Apr 14, 2010 at 10:28 AM | Unregistered CommenterPeter Stroud

Concerning WHITEWASH4, has anybody got any info on who has been drafted onto the Independent Evaluation Group (IEG)?

Quote from Lord Martin Rees, President of the Royal Society, 10th March 2010, on climate change reviews, "Climate science is inherently complex, integrating many different disciplines and kinds of data."

It seems such complexity is no barrier to Lord Oxburgh and Sir Muir Russell. It appears that superficialty and the ability to sit on your hands are the required pre-requistes in analysing the current state of climate science.

Apr 14, 2010 at 10:30 AM | Unregistered CommenterMac

Lord Oxburgh's Review.
The panel will meet in Norwich in April and will have the opportunity to see original data and speak to those who did the work.

Do you think they met on April 1st?

Apr 14, 2010 at 10:56 AM | Unregistered Commentermartyn

http://www.uea.ac.uk/mac/comm/media/press/CRUstatements/oxburgh

Apr 14, 2010 at 11:20 AM | Unregistered CommenterPete

Did anyone expect anything else? Jones is ruined anyway, damaged goods, and Acton will be remembered as the bobbing buffoon. Willis, Oxburgh and presumably Muir, all found nothing wrong worthy of the name, not even the prima facie evidence of breaking the law. Not sure what disciplines the international panel were from, but if they can collectively accept that temperature data can consist of proxies and instrumental measurement because the proxies don't match the instrumental data in the late twentieth century, then the whole of science is in a worse state than we thought.

It won't go away, and when something won't go away your best bet is to get to the truth as soon as possible. Even a cursory reading of the emails and Harry will tell you something is desparately wrong in the CRU.

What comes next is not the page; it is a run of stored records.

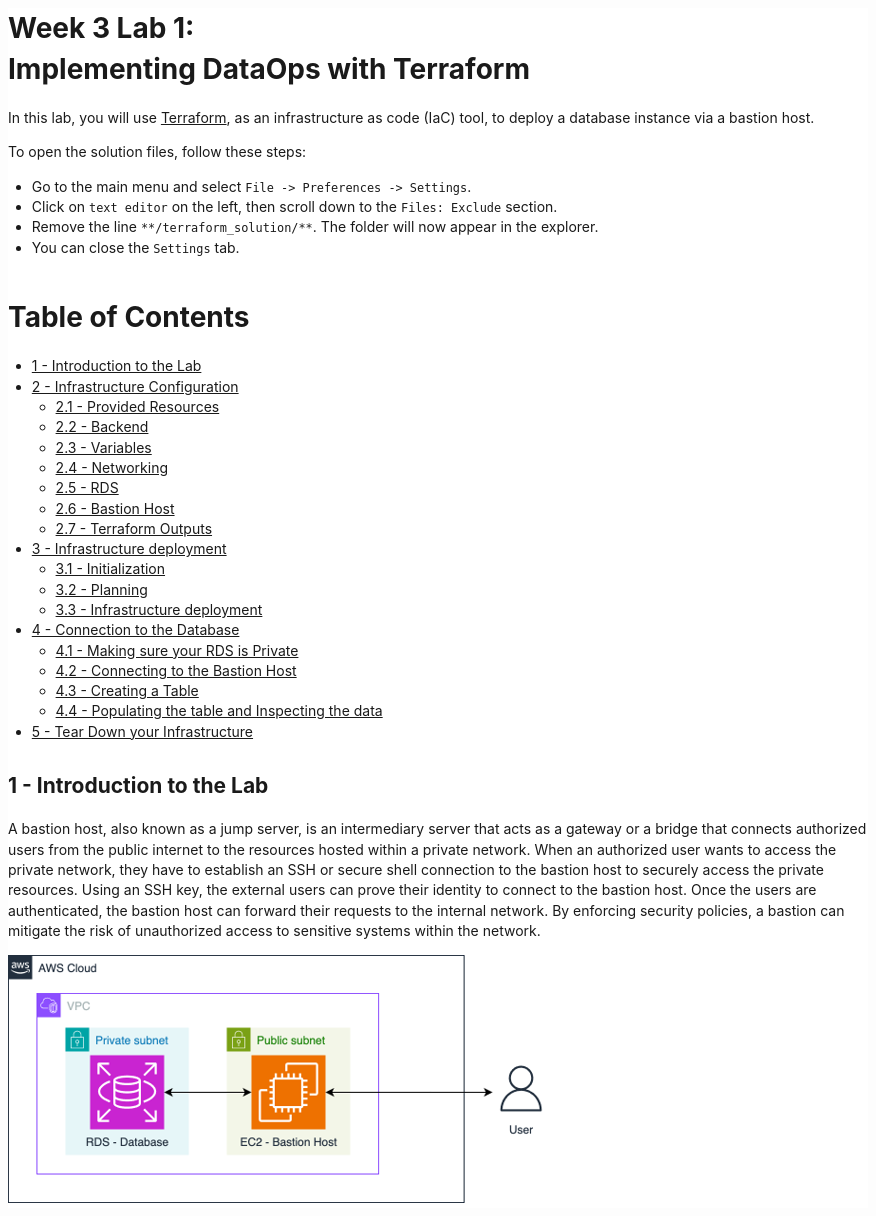 # Week 3 Lab 1:<br>Implementing DataOps with Terraform

In this lab, you will use [Terraform](https://www.terraform.io/intro), as an
infrastructure as code (IaC) tool, to deploy a database instance via a bastion
host.

To open the solution files, follow these steps:

- Go to the main menu and select `File -> Preferences -> Settings`.
- Click on `text editor` on the left, then scroll down to the `Files: Exclude` section.
- Remove the line `**/terraform_solution/**`. The folder will now appear in the explorer.
- You can close the `Settings` tab.

# Table of Contents
- [ 1 - Introduction to the Lab](#1)
- [ 2 - Infrastructure Configuration](#2)
  - [ 2.1 - Provided Resources](#2-1)
  - [ 2.2 - Backend](#2-2)
  - [ 2.3 - Variables](#2-3)
  - [ 2.4 - Networking](#2-4)
  - [ 2.5 - RDS](#2-5)
  - [ 2.6 - Bastion Host](#2-6)
  - [ 2.7 - Terraform Outputs](#2-7)
- [ 3 - Infrastructure deployment](#3)
  - [ 3.1 - Initialization](#3-1)
  - [ 3.2 - Planning](#3-2)
  - [ 3.3 - Infrastructure deployment](#3-3)
- [ 4 - Connection to the Database](#4)
  - [ 4.1 - Making sure your RDS is Private](#4-1)
  - [ 4.2 - Connecting to the Bastion Host](#4-2)
  - [ 4.3 - Creating a Table](#4-3)
  - [ 4.4 - Populating the table and Inspecting the data](#4-4)
- [ 5 - Tear Down your Infrastructure](#5)

<div id='1'/>

## 1 - Introduction to the Lab

A bastion host, also known as a jump server, is an intermediary server that acts
as a gateway or a bridge that connects authorized users from the public internet
to the resources hosted within a private network. When an authorized user wants
to access the private network, they have to establish an SSH or secure shell
connection to the bastion host to securely access the private resources. Using
an SSH key, the external users can prove their identity to connect to the
bastion host. Once the users are authenticated, the bastion host can forward
their requests to the internal network. By enforcing security policies, a
bastion can mitigate the risk of unauthorized access to sensitive systems within
the network.

![Architecture](./images/bastion_host.drawio.png)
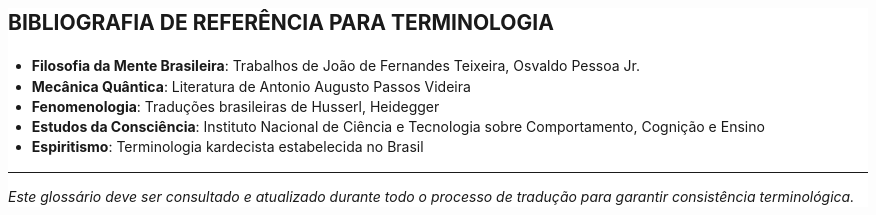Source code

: 
## BIBLIOGRAFIA DE REFERÊNCIA PARA TERMINOLOGIA

- **Filosofia da Mente Brasileira**: Trabalhos de João de Fernandes Teixeira, Osvaldo Pessoa Jr.
- **Mecânica Quântica**: Literatura de Antonio Augusto Passos Videira
- **Fenomenologia**: Traduções brasileiras de Husserl, Heidegger
- **Estudos da Consciência**: Instituto Nacional de Ciência e Tecnologia sobre Comportamento, Cognição e Ensino
- **Espiritismo**: Terminologia kardecista estabelecida no Brasil

---

*Este glossário deve ser consultado e atualizado durante todo o processo de tradução para garantir consistência terminológica.*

I noted also that they thought that sharing the code would lead to the irksome task of documenting it so other people could understand what you are trying And what sort of scientists accept that you can write a paper, use a program that supports that paper and not document the program? I fear that the climate scientists are going to bring the whole of science down with them.

Apr 14, 2010 at 12:20 PM | Unregistered Commentergeronimo

ZT wrote about a shortage of woodlice in Ireland. I live in North County Dublin and have plenty of the little blighters. If you want any, please let me have a forwarding address.

Also, E O'Connor, I feel your using the words "Yer Grace" might be slighlty disrespectful to his holiness.

Could I humbly suggest you use the words "Dear Grace" in future?